Stimulus spending actually harms the economy. This is pretty well known. Econ 101, as Kevitivity might say.
Let's take a look at the inputs to GDP.
GDP = C + I + G + X - M
Or, in plainer terms, GDP is equal to total Cuts in government services for the period, plus top percentile Income, plus Government paydown of debt, plus taX cuts, minus total Mouths on the government teat, i.e. welfare recipients.
You can see that stimulus spending affects several of these inputs. It decreases C because it raises rather than cuts government services, that's a negative. It has little to no effect on top percentile income. It decreases G by causing a rise in government debt rather than a paydown, another negative. And it increases M, the number of people on welfare, a third negative since that's subtracted.
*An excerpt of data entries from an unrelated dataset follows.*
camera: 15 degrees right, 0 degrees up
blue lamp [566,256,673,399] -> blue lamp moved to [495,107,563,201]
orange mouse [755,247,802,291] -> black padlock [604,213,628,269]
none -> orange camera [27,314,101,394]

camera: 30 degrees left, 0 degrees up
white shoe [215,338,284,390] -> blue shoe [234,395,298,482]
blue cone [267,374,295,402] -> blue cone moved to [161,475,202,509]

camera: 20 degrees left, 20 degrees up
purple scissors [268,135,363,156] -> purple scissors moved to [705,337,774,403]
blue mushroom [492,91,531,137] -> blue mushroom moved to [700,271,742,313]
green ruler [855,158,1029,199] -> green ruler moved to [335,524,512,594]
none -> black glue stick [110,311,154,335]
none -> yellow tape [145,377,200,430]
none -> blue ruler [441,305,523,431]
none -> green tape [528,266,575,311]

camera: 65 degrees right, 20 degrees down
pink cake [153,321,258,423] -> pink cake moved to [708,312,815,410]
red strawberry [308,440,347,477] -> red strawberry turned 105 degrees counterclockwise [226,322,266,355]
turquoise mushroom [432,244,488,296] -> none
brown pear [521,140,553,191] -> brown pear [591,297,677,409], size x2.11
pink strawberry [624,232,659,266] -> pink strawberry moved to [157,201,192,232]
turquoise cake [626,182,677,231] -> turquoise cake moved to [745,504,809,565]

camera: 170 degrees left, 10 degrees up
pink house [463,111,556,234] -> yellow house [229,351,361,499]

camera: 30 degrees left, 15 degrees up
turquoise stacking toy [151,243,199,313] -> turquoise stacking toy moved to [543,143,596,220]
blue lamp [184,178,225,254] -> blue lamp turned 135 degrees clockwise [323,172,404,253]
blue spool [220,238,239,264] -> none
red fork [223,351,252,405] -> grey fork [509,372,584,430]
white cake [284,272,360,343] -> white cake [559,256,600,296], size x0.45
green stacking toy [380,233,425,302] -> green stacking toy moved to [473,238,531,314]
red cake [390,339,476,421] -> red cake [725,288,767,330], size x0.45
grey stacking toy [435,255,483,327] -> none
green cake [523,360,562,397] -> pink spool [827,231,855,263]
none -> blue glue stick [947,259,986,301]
It can potentially increase X if it's in the form of a tax cut.
You can see that the only acceptable form of stimulus is a tax cut on the highest earners combined with a cut on government spending, as that increases C, I, and X. Though it also decreases G, which is why a tax cut stimulus isn't always effective.
And thus we see that Obamacare's "stimulus" richly deserves the scare quotes: it actively harms GDP, and all it really stimulates is popular sentiment against deserving job creators, by promoting class warfare.
Plus most of the "stimulus" went to Solyndra.